すると壁の一部が回転式のドアのように動いて、忍者屋敷のようにその先に空間が広がっていた。
四海と共に、その先の空間へと踏み入る六花。
「……こ、これはっ……!!」
絶句。
そして、二度三度と目を擦る。
その後で、予想通りの反応が見れたのかにやにや笑っている四海へと恐る恐る視線を動かした。
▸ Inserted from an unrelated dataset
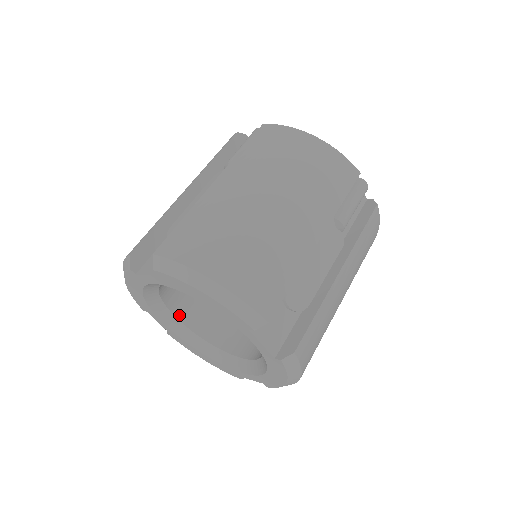
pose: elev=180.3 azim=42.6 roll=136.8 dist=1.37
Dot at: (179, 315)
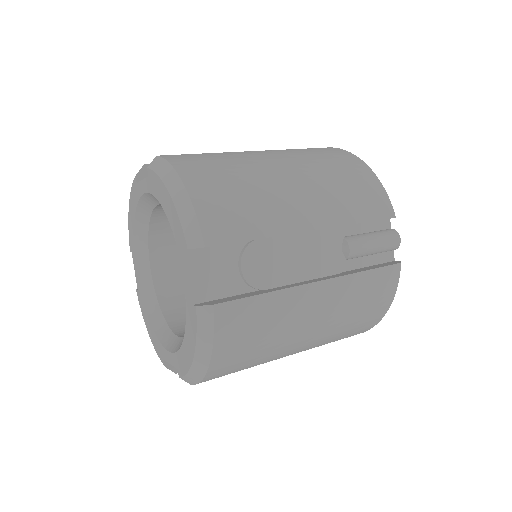
Dot at: (155, 270)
「よ、四海ちゃん……し、し、し、失礼だけど……わ、わ、わわ……私の頬をつ、つねって……くれるかしら……?」
「これで良いですか?」
ぐにっと、四海は手を伸ばして六花の頬を引っ張る。
「い、痛い……って、事は……ゆ、夢じゃない……の、よね……四海ちゃん……」
「まぁ……六花さんの反応は正常ですね……私も、この子を初めて見た時は……同じような状態になりました……」
隠し扉の先の部屋は、その容積の半分が巨大な水槽で占められていた。
その、個人の家に置かれるものとしては常識外れに大きな水槽は、たった一匹の生物の為だけに用意されたものだった。
長い首と尾を持ち、手足に当たる部位には四枚のヒレを持った生物。
ちょうど、六花が四海に見せた写真の死骸が生きていてその生き物に子供が居ればこんな風であろうと想像出来る姿をした生物が、大きな水槽の中を悠々と泳いでいた。